*MATERIAL TO PROCESS*.

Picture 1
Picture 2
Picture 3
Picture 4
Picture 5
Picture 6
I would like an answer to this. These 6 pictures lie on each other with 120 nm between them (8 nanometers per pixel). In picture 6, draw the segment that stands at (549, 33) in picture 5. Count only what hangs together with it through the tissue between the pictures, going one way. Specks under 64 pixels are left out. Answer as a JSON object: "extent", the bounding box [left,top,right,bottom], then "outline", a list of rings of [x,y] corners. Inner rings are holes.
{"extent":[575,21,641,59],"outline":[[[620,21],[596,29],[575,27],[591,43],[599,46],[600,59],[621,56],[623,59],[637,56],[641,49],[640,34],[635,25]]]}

...

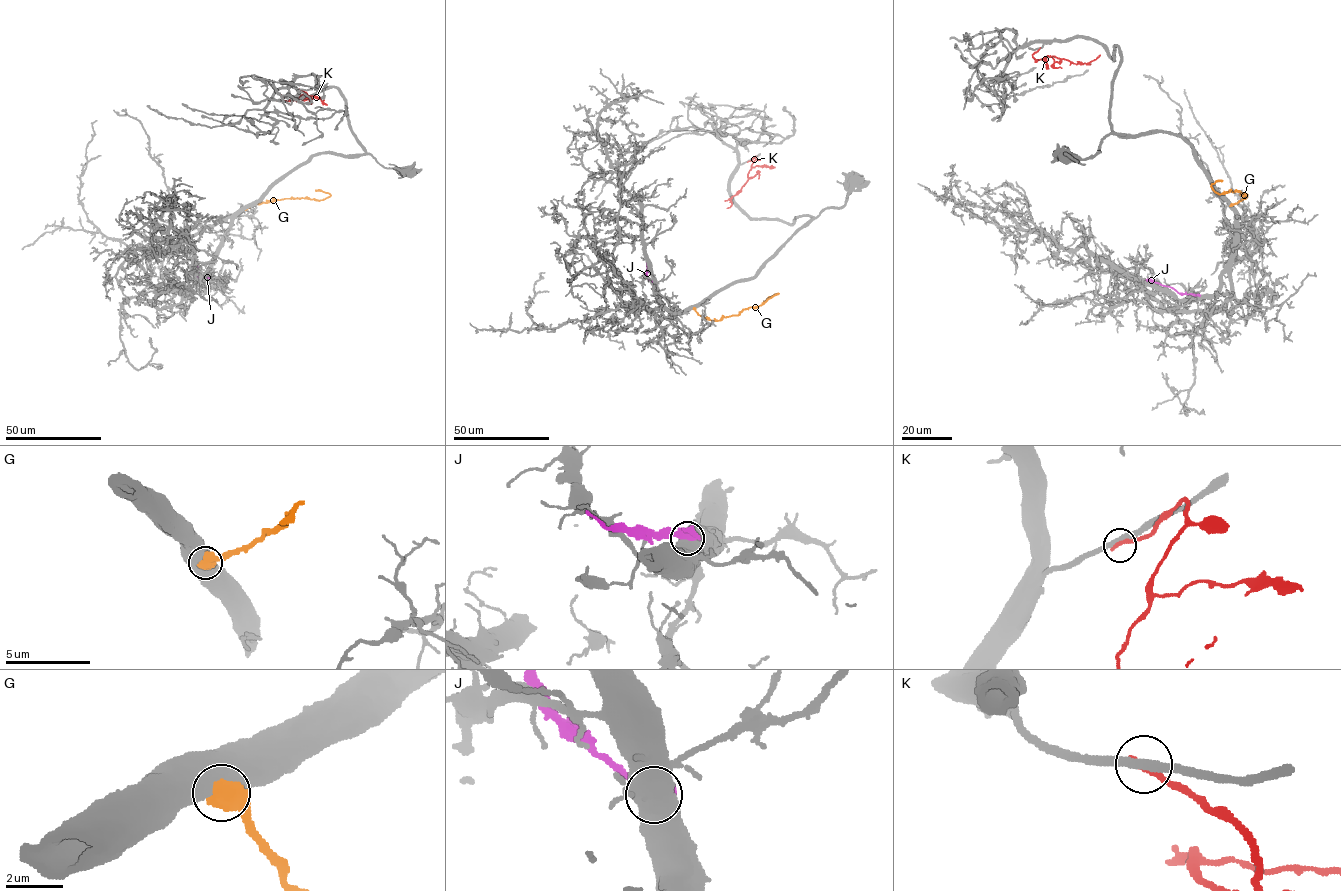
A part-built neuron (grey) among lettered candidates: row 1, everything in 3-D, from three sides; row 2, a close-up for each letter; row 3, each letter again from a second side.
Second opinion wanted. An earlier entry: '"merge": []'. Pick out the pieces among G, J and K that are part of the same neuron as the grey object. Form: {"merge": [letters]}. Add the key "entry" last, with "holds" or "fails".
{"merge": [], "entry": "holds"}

---

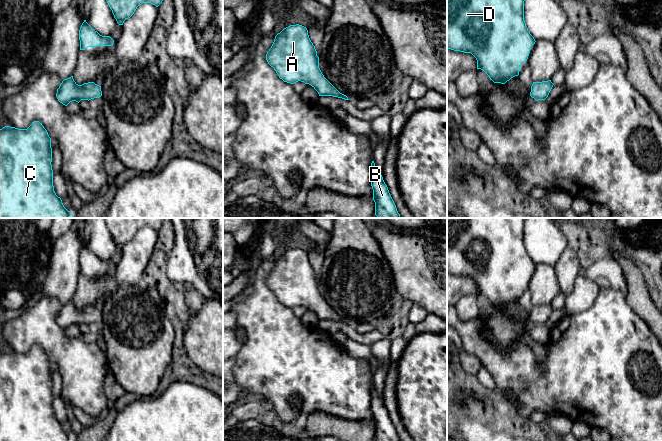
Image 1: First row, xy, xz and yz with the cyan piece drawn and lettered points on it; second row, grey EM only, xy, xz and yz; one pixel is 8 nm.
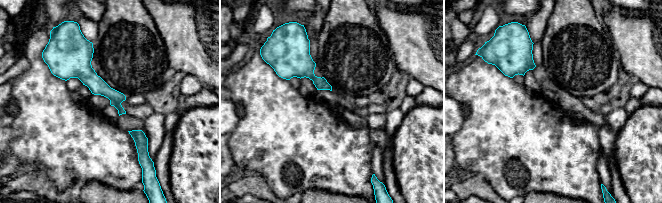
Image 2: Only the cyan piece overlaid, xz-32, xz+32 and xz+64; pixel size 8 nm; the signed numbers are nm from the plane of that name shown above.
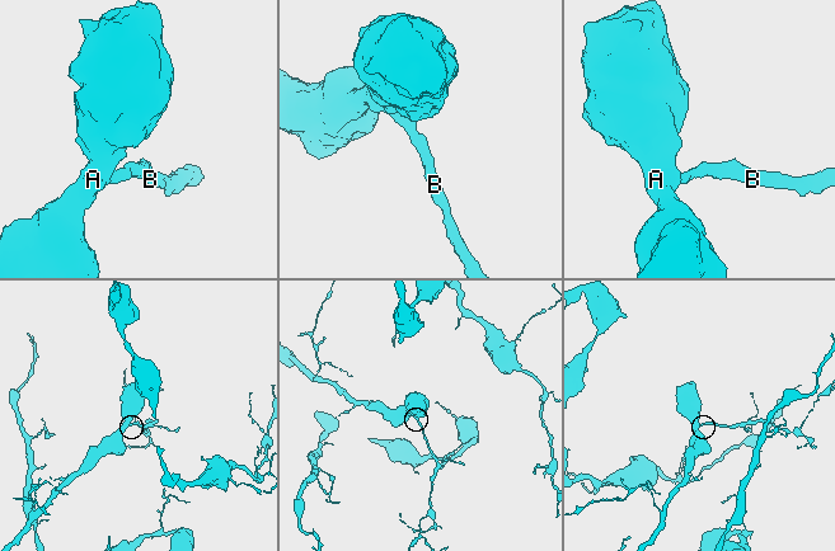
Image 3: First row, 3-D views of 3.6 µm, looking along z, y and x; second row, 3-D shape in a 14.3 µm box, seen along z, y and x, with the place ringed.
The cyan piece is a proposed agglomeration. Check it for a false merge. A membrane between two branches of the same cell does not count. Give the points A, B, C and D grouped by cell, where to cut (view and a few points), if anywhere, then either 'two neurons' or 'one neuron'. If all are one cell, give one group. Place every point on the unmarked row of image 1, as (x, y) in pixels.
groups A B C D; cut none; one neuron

*REQUIREMENT*.
For every line above that has "First" in it, copy the line.

*FINAL ANSWER*.
Image 1: First row, xy, xz and yz with the cyan piece drawn and lettered points on it; second row, grey EM only, xy, xz and yz; one pixel is 8 nm.
Image 3: First row, 3-D views of 3.6 µm, looking along z, y and x; second row, 3-D shape in a 14.3 µm box, seen along z, y and x, with the place ringed.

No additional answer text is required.